Promote when: a real operator hits an archive corruption that shouldn't have brought the daemon down (e.g. mid-rotation crash leaves a partially-written archive).

Implementation cost: small — quarantine logic + one extra startup check.


8. Cross-language JCS conformance for request_fingerprint (v6 §4.4 round-6 question)

What v6 asked: does JCS work cross-language for meta_canonical_json? Python json.dumps, Go encoding/json, and JS JSON.stringify all behave differently. Should we ship a vetted JCS lib in each SDK?

Why deferred from v0.9.0: the daemon ships in TypeScript only for v0.9.0 (the claudemesh-cli package). Single-language JCS is trivial.

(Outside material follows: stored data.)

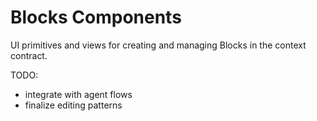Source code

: # Blocks Components

UI primitives and views for creating and managing Blocks in the context contract.

TODO:
- integrate with agent flows
- finalize editing patterns
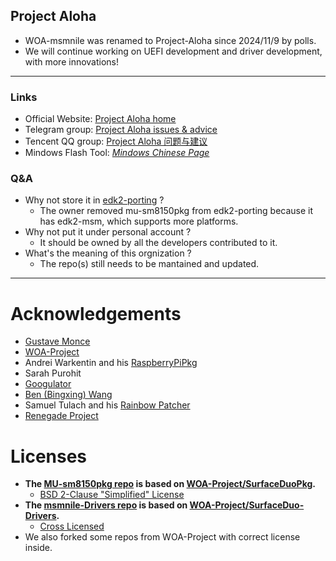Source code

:<!--

**Here are some ideas to get you started:**

🙋‍♀️ A short introduction - what is your organization all about?
🌈 Contribution guidelines - how can the community get involved?
👩‍💻 Useful resources - where can the community find your docs? Is there anything else the community should know?
🍿 Fun facts - what does your team eat for breakfast?
🧙 Remember, you can do mighty things with the power of [Markdown](https://docs.github.com/github/writing-on-github/getting-started-with-writing-and-formatting-on-github/basic-writing-and-formatting-syntax)
-->

## Project Aloha
  - WOA-msmnile was renamed to Project-Aloha since 2024/11/9 by polls.
  - We will continue working on UEFI development and driver development, with more innovations!
___

### Links
  - Official Website: [Project Aloha home](https://project-aloha.github.io/)
  - Telegram group: [Project Aloha issues & advice](https://t.me/project_aloha_issues)
  - Tencent QQ group: [Project Aloha 问题与建议](https://qm.qq.com/cgi-bin/qm/qr?k=r2Gb_eHElZq0T7Rczf4rnEMsMdX6gbvF&jump_from=webapi&authKey=L4/pvGXcxQQddJpzUoa3qEh6P4n/fbF88oPKuPh4L0EFIEj5cY1k06i2w78gA5m5)
  - Mindows Flash Tool: *[Mindows Chinese Page](http://mindows.cn/)*

### Q&A
  - Why not store it in [edk2-porting](https://github.com/edk2-porting) ?
    - The owner removed mu-sm8150pkg from edk2-porting because it has edk2-msm, which supports more platforms.
  - Why not put it under personal account ?
    - It should be owned by all the developers contributed to it.
  - What's the meaning of this orgnization ?
    - The repo(s) still needs to be mantained and updated.
  
___

# Acknowledgements
  - [Gustave Monce](https://github.com/gus33000)
  - [WOA-Project](https://github.com/WOA-Project)
  - Andrei Warkentin and his [RaspberryPiPkg](https://github.com/andreiw/RaspberryPiPkg)
  - Sarah Purohit
  - [Googulator](https://github.com/Googulator/)
  - [Ben (Bingxing) Wang](https://github.com/imbushuo/)
  - Samuel Tulach and his [Rainbow Patcher](https://github.com/SamuelTulach/rainbow)
  - [Renegade Project](https://github.com/edk2-porting)

# Licenses
 - __The [MU-sm8150pkg repo](https://github.com/Project-Aloha/mu-sm8150pkg) is based on [WOA-Project/SurfaceDuoPkg](https://github.com/WOA-Project/SurfaceDuoPkg/).__
   - [BSD 2-Clause "Simplified" License](https://github.com/Project-Aloha/msmnilePkg/blob/main/LICENSE)
 - __The [msmnile-Drivers repo](https://github.com/Project-Aloha/msmnile-Drivers) is based on [WOA-Project/SurfaceDuo-Drivers](https://github.com/WOA-Project/SurfaceDuo-Drivers).__
   - [Cross Licensed](https://github.com/Project-Aloha/msmnile-Drivers/blob/main/LICENSE.md)
 - We also forked some repos from WOA-Project with correct license inside.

SDK ports come post-v0.9.0.

Promote when: we ship the Python or Go SDK. Each SDK port gets a JCS conformance test against a corpus of envelopes.

Implementation cost: small per-language — a conformance fixture file and a unit test.


Sprint 7 (this session) — what landed vs deferred

Landed in code (not yet deployed):

  • packages/db/migrations/0028_message_queue_idempotency_fields.sql adds nullable client_message_id and request_fingerprint columns to mesh.message_queue (additive, online-safe).
  • apps/broker/src/broker.tsqueueMessage and drainForMember thread the new columns through.
  • apps/broker/src/index.tshandleSend picks them up from the daemon's wire envelope; outbound push echoes them back so receiving daemons can dedupe.
  • apps/broker/src/types.tsWSPushMessage declares the optional fields.

Deployment plan (not auto-applied):

  1. Apply migration against prod DB (the broker's filename-tracked migrator picks up 0028_*.sql on next startup).
  2. Deploy the broker with the code changes via Coolify.
  3. Verify a daemon-originated send shows non-null client_message_id in mesh.message_queue afterwards.

Still deferred (full broker hardening):

  • mesh.client_message_dedupe table with request_fingerprint BYTEA and atomic accept transaction (spec §4.7).
  • Feature-bit advertisement on hello_ack of client_message_id_dedupe v1, with daemon-side enforcement (spec §15).
  • Partial unique index (mesh_id, client_message_id) WHERE NOT NULL.

These sit behind the same trigger as the followups below: do them when real users hit operational corners that this addressing doesn't cover.


How to use this document

When picking up post-v0.9.0 work on the daemon:

  1. Check whether any of the "promote when" triggers above have fired.
  2. If yes, consult the corresponding versioned spec (v6/v7/v8/v9/v10) for the full proposed change.
  3. Implement the lift, update daemon-spec-v0.9.0.md to reflect the merge, and remove the item from this followups list.

The versioned specs live in .artifacts/specs/ indefinitely as a review-trail audit.